_What needs to be done_
Pick out every line of the material that contains the string "hiện", matching case exactly.

_Information shown_
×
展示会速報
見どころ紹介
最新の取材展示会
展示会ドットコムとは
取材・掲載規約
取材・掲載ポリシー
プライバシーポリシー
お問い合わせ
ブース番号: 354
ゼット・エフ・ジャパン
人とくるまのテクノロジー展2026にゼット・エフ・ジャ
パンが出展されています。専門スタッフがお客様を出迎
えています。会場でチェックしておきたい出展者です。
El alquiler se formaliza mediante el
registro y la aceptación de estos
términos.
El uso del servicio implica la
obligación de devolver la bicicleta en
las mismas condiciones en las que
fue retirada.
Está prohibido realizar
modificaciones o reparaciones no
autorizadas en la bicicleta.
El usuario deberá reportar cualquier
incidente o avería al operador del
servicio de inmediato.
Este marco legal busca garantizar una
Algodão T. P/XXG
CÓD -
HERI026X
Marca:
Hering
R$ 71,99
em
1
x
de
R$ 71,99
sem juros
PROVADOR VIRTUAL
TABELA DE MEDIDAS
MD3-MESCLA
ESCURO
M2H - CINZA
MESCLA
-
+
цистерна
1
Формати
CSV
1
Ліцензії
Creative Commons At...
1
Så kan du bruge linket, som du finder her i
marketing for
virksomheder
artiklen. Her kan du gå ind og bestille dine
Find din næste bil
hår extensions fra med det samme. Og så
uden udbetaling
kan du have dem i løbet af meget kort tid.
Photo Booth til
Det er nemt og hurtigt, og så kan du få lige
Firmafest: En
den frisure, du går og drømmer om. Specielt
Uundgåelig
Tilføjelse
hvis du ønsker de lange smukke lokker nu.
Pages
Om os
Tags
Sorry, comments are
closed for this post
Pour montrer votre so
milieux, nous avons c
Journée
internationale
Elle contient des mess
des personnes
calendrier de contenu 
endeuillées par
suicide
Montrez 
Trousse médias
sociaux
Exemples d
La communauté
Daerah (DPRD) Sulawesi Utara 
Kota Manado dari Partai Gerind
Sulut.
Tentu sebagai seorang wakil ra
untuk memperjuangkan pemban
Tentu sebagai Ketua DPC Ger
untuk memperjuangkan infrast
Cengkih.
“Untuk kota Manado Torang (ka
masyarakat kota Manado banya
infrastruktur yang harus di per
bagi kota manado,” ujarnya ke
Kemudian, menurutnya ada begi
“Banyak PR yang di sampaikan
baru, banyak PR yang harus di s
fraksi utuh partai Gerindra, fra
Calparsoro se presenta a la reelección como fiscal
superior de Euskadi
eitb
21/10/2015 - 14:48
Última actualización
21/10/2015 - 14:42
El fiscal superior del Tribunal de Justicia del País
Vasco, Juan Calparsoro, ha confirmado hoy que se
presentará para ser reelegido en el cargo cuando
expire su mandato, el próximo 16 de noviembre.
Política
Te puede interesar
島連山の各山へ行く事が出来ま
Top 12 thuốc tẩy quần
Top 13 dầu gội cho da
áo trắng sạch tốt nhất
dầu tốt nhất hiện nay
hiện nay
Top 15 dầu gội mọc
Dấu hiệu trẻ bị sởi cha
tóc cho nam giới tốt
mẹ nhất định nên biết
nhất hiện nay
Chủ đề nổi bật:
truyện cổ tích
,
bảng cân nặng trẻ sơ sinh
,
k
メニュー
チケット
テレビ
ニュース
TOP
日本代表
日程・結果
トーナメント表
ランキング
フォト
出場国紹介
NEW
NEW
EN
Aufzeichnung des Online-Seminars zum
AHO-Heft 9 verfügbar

_Solved problem_
dầu tốt nhất hiện nay
hiện nay
nhất hiện nay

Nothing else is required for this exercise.